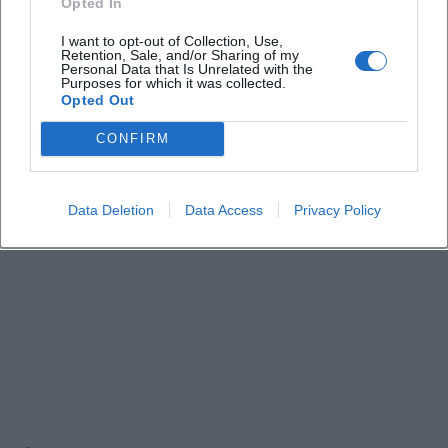
Opted In
Events!
I want to opt-out of Collection, Use,
Retention, Sale, and/or Sharing of my
Personal Data that Is Unrelated with the
Purposes for which it was collected.
Opted Out
CONFIRM
Data Deletion
Data Access
Privacy Policy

## WHAT THE EXERCISE ASKS
Which lines in the listing above include the string "Data"? Copy each of them.

## ANSWER BELOW
Personal Data that Is Unrelated with the
Data Deletion
Data Access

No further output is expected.